Tate seemed to have argued with her husband earlier that day when it seemed he would have to delay his flight back home and not make it back in time for the birthday Sharon Tate had planned for him. The couple’s eight-month marriage has been quite a controversy when it was later revealed that Roman was excessively controlling and involved in some serious sexual misconduct with a 13-year-old minor and even confessing to multiple counts of statutory rape. He fled the United States after serving 42 days in prison and has resisted attempts to be extricated back and face the repercussions of his actions.
Sharon Tate's Baby
The most horrifying bit about Sharon Tate’s story is her baby being murdered with her just a few days before being born. Many friends and family members report that Tate was very much ready to settle down and have a family. This shot at making a house a home was brutally stolen from her by this horrendous act of violence.
Sharon’s unborn son, posthumously named Paul Richard Polanski after his grandfathers, was buried in his mother’s arms in her final resting place in Culver City, California.
What Happened To Susan Atkins?
Susan Atkins went on trial for the Tate-LaBianca murders in June 1970. She testified that she had stabbed Tate. The disturbing reason given for the act was that she was "sick of listening to her, pleading and begging, begging and pleading.” Atkins’ testimony was not the most credible and the courts were well aware of this as she frequently contradicted well-established facts. She claimed that Manson directed them to admit to the murders without being given any directions.

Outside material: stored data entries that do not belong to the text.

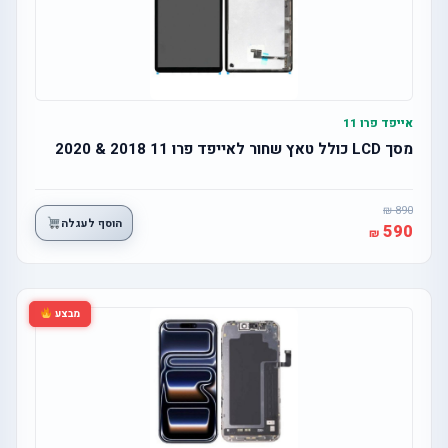
אייפד פרו 11
מסך LCD כולל טאץ שחור לאייפד פרו 11 2018 & 2020
890
הוסף לעגלה
590
מבצע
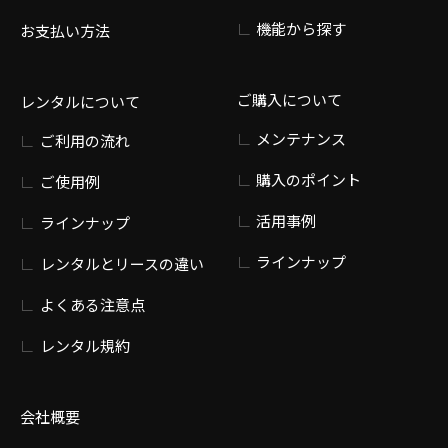
機能から探す
お支払い方法
ご購入について
レンタルについて
メンテナンス
ご利用の流れ
購入のポイント
ご使用例
活用事例
ラインナップ
ラインナップ
レンタルとリースの違い
よくある注意点
レンタル規約
会社概要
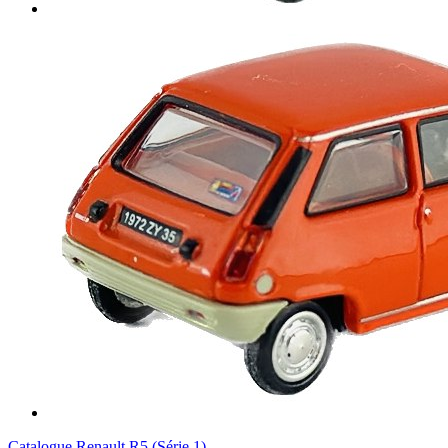
Catalogue Renault R5 (Série 1)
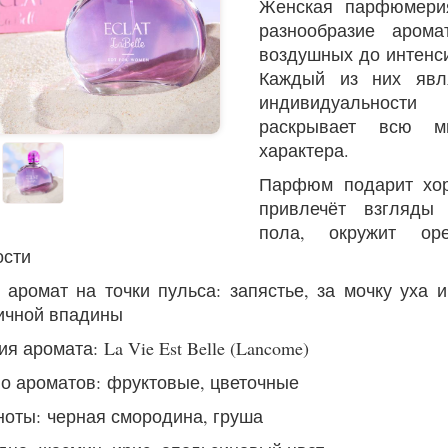
Женская парфюмери
разнообразие арома
воздушных до интенс
Каждый из них явл
индивидуальност
раскрывает всю мн
характера.
Парфюм подарит хор
привлечёт взгляды 
пола, окружит ор
ости
 аромат на точки пульса: запястье, за мочку уха
ичной впадины
 аромата: La Vie Est Belle (Lancome)
о ароматов: фруктовые, цветочные
ноты: черная смородина, груша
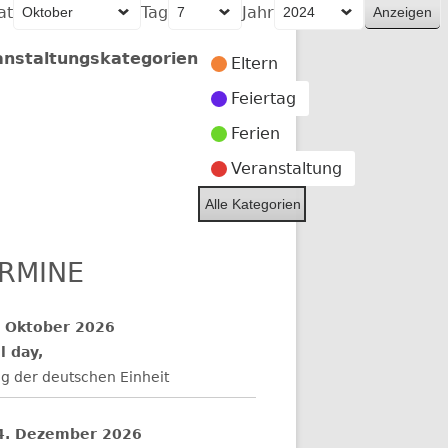
at
Tag
Jahr
anstaltungskategorien
Eltern
Feiertag
Ferien
er
Veranstaltung
Alle Kategorien
RMINE
. Oktober 2026
l day,
g der deutschen Einheit
4. Dezember 2026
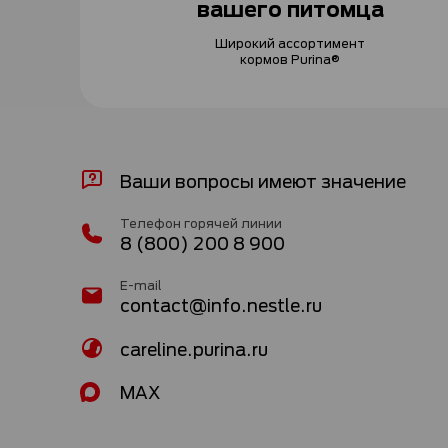
вашего питомца
Широкий ассортимент
кормов Purina®
Ваши вопросы имеют значение
Телефон горячей линии
8 (800) 200 8 900
E-mail
contact@info.nestle.ru
careline.purina.ru
MAX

Throughout the trial, Atkins and her co-defendants disrupted proceedings and showed both a lack of remorse for the victims and a lack of concern for their own life and wellbeing, a classic case of cult mentality. They sang songs of their leader, Manson, while being led to the trial. All four defendants were sentenced to death in 1971 and Atkins was transferred to California's death row in April of 1971. However, shortly after the state of California abolished the death penalty and their sentences were converted into life imprisonment.
Atkins was later released on illness and compassionate release requests. Many people take issue with this because Atkins married twice while serving her sentence and even got granted conjugal visits. Many believe that the court was too lenient in also granting her parole given the nature of her violent crimes and her complete lack of remorse. Susan Atkins died in September of 2009 in a Women’s facility in Chowchilla and her cause of death was listed as natural causes.

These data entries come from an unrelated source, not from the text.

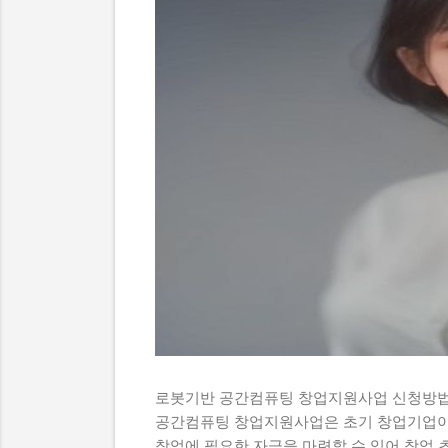
로봇기반 공간컴퓨팅 창업지원사업 신청방법
공간컴퓨팅 창업지원사업은 초기 창업기업이
창업에 필요한 자금을 마련할 수 있어 창업 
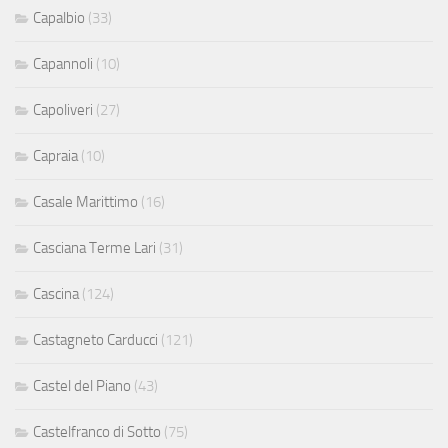
Capalbio
(33)
Capannoli
(10)
Capoliveri
(27)
Capraia
(10)
Casale Marittimo
(16)
Casciana Terme Lari
(31)
Cascina
(124)
Castagneto Carducci
(121)
Castel del Piano
(43)
Castelfranco di Sotto
(75)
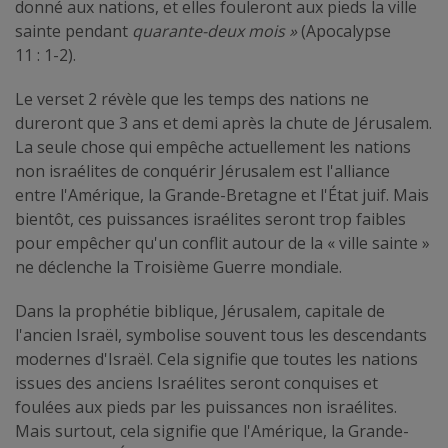
donné aux nations, et elles fouleront aux pieds la ville
sainte pendant
quarante-deux mois »
(Apocalypse
11 : 1-2).
Le verset 2 révèle que les temps des nations ne
dureront que 3 ans et demi après la chute de Jérusalem.
La seule chose qui empêche actuellement les nations
non israélites de conquérir Jérusalem est l'alliance
entre l'Amérique, la Grande-Bretagne et l'État juif. Mais
bientôt, ces puissances israélites seront trop faibles
pour empêcher qu'un conflit autour de la « ville sainte »
ne déclenche la Troisième Guerre mondiale.
Dans la prophétie biblique, Jérusalem, capitale de
l'ancien Israël, symbolise souvent tous les descendants
modernes d'Israël. Cela signifie que toutes les nations
issues des anciens Israélites seront conquises et
foulées aux pieds par les puissances non israélites.
Mais surtout, cela signifie que l'Amérique, la Grande-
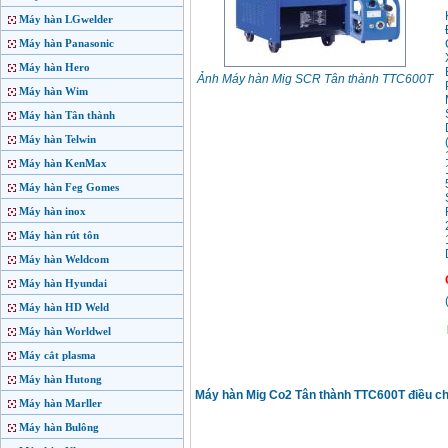
Máy hàn LGwelder
Máy hàn Panasonic
Máy hàn Hero
Ảnh Máy hàn Mig SCR Tân thành TTC600T
Máy hàn Wim
Máy hàn Tân thành
Máy hàn Telwin
Máy hàn KenMax
Máy hàn Feg Gomes
Máy hàn inox
Máy hàn rút tôn
Máy hàn Weldcom
Máy hàn Hyundai
Máy hàn HD Weld
Máy hàn Worldwel
Máy cắt plasma
Máy hàn Hutong
Máy hàn Mig Co2 Tân thành TTC600T điều ch
Máy hàn Marller
Máy hàn Bulông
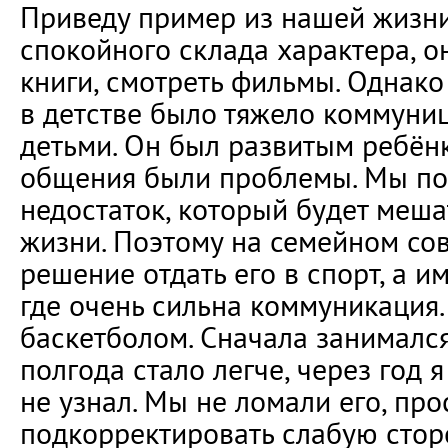
Приведу пример из нашей жизни
спокойного склада характера, о
книги, смотреть фильмы. Однако 
в детстве было тяжело коммуни
детьми. Он был развитым ребёнк
общения были проблемы. Мы пон
недостаток, который будет меш
жизни. Поэтому на семейном со
решение отдать его в спорт, а 
где очень сильна коммуникация.
баскетболом. Сначала занимался
полгода стало легче, через год 
не узнал. Мы не ломали его, пр
подкорректировать слабую стор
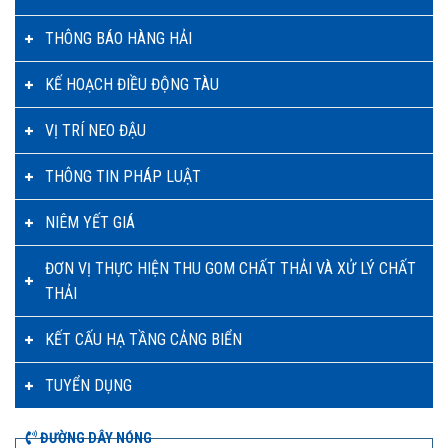
THÔNG BÁO HÀNG HẢI
KẾ HOẠCH ĐIỀU ĐỘNG TÀU
VỊ TRÍ NEO ĐẬU
THÔNG TIN PHÁP LUẬT
NIÊM YẾT GIÁ
ĐƠN VỊ THỰC HIỆN THU GOM CHẤT THẢI VÀ XỬ LÝ CHẤT
THẢI
KẾT CẤU HẠ TẦNG CẢNG BIỂN
TUYỂN DỤNG
ĐƯỜNG DÂY NÓNG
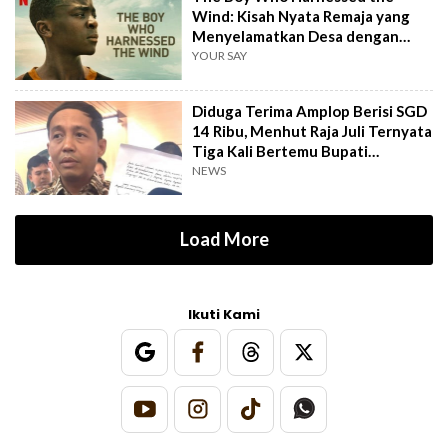
Wind: Kisah Nyata Remaja yang
Menyelamatkan Desa dengan
Kincir Angin
YOUR SAY
Diduga Terima Amplop Berisi SGD
14 Ribu, Menhut Raja Juli Ternyata
Tiga Kali Bertemu Bupati
Kuansing
NEWS
Load More
Ikuti Kami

The story of Sharon Tate’s gruesome, senseless murder alongside her four friends and acquaintances is chill-inducing and deeply disturbing. The circumstances that led up to the horrible act are also vague and random at best. The terrible end of a beautiful and talented actress and model is surely something disturbing and disquieting. It raises important questions in one’s head about the true nature of good and evil, the ethics of capital punishment, and, perhaps, also the sheer randomness with which terrible things sometimes happen to undeserving and unsuspecting people for no apparent cause. Sharon’s story is painful but sets big waves in victim activism and the family is known to have responded to an unthinkable tragedy in a shockingly positive way by creating advocacy out of their pain.